Bezüglich Thema Schule meine Gedanken wie das zustande kommt.
Ziel des Lockdown ist es, einen gewissen Anteil der Kontakte (sagen wir einmal 60%) einzuschränken, damit die Fallzahlen relativ rasch wieder sinken. 30% wäre zu wenig, es würde sich zu langsam ändern, 100% geht nicht.
Und jetzt ist die Frage, wo ich meine verbliebenen 40% der Kontakte zulasse.
Hier geht es dann darum, den Schaden möglichst gering zu halten, die Wirkung zu maximieren und besonders betroffene zu Schützen.
Gerade bei kleine Kinder ist die Schule sehr wichtig (hatten wir schon einmal)
- soziale Kontakte
- Gefahr des noch weiter abgehängt werden für Kinder aus sozial schwachen Familien.
- Thema Gewalt in Familien
- Selbständiges lernen noch schwer möglich, dadurch hohe Belastung für Eltern
Da sich kleine Kinder anscheinend auch noch schwerer anstecken ist die Entscheidung daher für mich voll nachvollziehbar!

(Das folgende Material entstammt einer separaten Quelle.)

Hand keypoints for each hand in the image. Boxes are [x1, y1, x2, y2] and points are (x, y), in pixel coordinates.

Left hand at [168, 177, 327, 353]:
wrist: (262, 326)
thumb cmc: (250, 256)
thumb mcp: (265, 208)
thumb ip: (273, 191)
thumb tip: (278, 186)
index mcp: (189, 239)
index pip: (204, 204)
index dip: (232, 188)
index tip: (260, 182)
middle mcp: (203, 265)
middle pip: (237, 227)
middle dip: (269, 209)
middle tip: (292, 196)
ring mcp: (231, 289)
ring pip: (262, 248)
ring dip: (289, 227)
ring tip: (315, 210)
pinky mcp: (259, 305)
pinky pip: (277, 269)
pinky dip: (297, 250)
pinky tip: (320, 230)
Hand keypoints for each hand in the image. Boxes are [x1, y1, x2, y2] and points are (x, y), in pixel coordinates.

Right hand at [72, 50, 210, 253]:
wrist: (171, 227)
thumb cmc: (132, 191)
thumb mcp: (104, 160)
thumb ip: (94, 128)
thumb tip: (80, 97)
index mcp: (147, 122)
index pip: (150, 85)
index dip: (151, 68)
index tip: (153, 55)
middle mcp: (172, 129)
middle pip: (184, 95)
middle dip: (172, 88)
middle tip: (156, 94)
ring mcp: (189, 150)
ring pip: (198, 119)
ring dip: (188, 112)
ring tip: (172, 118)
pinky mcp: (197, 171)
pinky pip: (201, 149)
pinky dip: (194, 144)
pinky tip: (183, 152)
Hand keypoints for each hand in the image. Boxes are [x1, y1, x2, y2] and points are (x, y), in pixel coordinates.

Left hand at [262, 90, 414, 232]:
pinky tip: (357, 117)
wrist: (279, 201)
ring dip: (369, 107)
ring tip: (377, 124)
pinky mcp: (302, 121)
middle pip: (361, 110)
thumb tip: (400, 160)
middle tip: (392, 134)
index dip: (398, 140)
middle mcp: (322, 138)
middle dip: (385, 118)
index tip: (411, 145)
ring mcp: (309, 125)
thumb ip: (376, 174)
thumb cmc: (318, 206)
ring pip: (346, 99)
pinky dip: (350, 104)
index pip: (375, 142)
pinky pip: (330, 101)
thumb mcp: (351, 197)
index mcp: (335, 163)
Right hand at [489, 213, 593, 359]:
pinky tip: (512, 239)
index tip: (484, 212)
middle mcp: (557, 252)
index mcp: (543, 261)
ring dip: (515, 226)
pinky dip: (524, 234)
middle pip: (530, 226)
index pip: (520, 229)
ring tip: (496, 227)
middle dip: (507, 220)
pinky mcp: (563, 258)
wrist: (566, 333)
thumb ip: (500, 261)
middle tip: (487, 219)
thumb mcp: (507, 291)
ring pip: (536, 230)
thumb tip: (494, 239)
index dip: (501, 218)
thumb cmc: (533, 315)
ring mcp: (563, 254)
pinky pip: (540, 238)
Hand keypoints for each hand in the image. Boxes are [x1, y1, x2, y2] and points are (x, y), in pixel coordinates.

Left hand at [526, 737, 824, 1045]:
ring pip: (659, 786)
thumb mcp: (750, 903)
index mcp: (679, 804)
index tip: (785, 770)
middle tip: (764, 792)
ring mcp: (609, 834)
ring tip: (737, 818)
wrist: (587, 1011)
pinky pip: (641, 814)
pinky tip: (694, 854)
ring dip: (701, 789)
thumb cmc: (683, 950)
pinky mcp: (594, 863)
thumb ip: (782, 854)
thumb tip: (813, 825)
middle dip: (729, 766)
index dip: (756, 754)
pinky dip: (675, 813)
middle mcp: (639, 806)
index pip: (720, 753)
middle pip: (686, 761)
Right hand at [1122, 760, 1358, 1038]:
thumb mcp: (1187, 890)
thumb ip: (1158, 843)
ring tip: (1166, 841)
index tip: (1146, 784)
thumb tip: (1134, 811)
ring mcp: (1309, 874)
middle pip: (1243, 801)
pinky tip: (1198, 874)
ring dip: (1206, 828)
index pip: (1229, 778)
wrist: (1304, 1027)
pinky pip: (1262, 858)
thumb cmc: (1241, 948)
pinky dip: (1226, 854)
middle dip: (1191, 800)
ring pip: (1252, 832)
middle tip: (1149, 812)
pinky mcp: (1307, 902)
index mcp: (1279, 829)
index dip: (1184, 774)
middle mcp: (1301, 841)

Auch Arztbesuch, Einkauf, Arbeit wo kein Homeoffice möglich usw. ist erforderlich.
Weniger wichtiges fällt dann weg, wie Freizeitsport in Gruppen, Gesangsverein, Stammtisch, Nachtlokale, Märkte, Sportveranstaltungen etc.
Und für die Zeit nach dem zweiten Lockdown sollte sich (frei nach Karl Kraus) jeder überlegen was er beitragen kann, damit uns der dritte erspart bleibt, und nicht, wieso gerade er nichts machen braucht.